* What the task asks
Go through the records below and return each line that has "front" in it.

Stored records:
%%

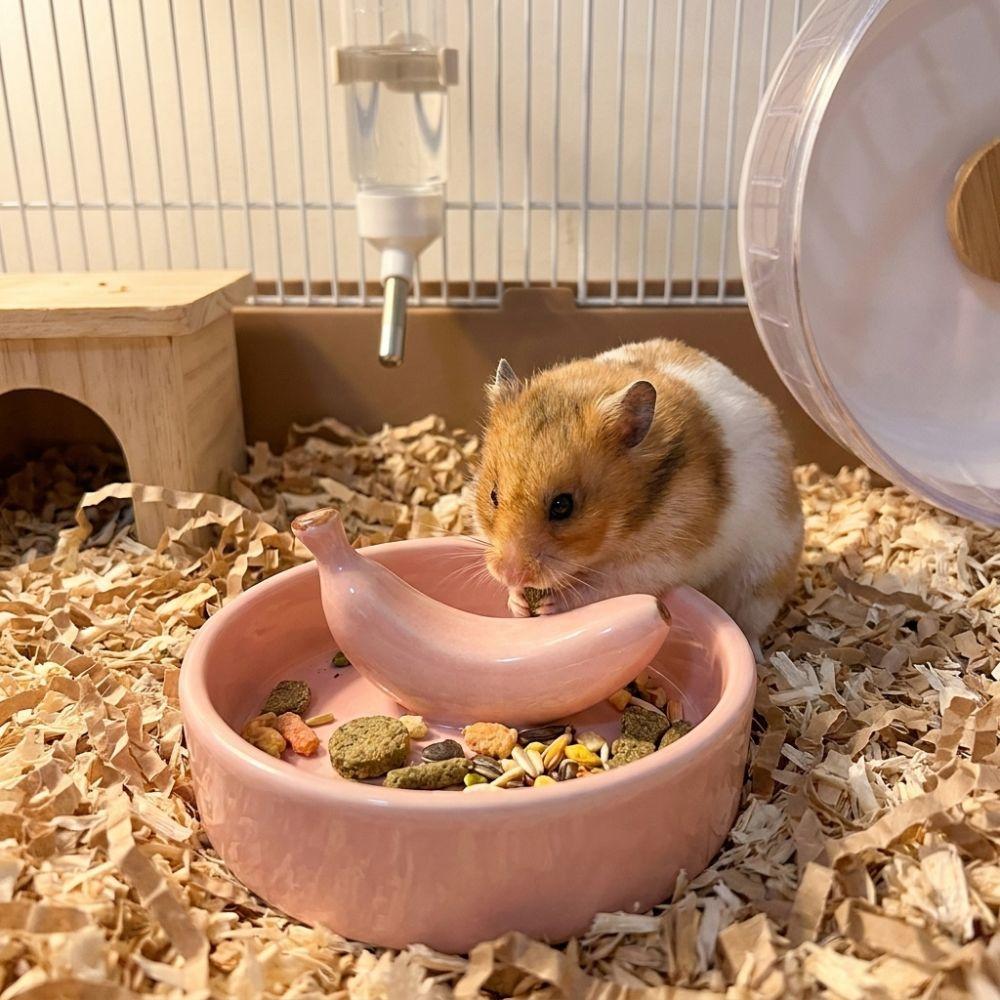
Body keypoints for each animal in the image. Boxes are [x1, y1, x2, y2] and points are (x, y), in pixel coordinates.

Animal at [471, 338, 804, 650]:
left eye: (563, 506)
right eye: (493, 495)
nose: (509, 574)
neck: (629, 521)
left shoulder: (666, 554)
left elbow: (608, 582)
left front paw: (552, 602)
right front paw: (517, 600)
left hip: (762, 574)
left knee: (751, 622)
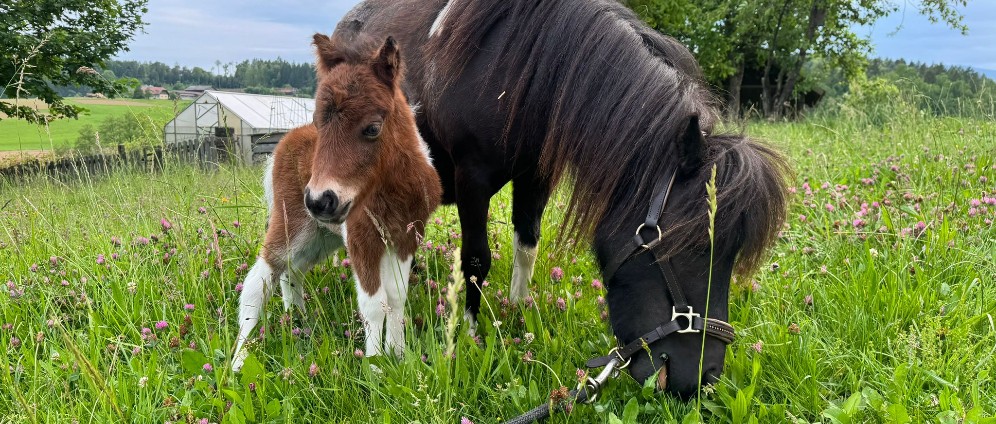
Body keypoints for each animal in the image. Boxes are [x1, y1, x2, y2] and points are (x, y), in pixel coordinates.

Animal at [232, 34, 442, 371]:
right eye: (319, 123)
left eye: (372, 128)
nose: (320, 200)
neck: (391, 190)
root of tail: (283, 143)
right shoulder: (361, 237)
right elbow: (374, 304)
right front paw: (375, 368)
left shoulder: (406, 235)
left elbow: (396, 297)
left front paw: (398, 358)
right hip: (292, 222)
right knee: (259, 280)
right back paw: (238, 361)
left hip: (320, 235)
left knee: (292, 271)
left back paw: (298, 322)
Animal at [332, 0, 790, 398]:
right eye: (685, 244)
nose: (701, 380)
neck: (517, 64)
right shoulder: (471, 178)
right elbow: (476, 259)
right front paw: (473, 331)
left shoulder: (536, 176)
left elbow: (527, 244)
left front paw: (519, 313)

%%
%%

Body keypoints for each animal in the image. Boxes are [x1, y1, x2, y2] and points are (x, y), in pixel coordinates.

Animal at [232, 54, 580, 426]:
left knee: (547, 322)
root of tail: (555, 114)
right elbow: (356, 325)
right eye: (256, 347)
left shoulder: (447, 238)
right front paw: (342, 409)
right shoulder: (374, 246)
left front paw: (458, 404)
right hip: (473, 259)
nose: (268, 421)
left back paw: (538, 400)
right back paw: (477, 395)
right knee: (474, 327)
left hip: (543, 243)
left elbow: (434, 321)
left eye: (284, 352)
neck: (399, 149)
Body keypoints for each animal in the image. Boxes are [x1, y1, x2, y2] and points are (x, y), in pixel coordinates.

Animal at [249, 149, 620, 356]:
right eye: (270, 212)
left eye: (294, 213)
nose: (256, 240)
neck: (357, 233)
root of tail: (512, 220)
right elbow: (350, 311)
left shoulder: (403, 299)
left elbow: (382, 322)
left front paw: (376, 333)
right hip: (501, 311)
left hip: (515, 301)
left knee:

%%

* Solution
left front paw: (552, 602)
right front paw: (517, 600)
right front paw: (375, 368)
left front paw: (398, 358)
right front paw: (473, 331)
left front paw: (519, 313)
right front paw: (342, 409)
left front paw: (458, 404)
left front paw: (376, 333)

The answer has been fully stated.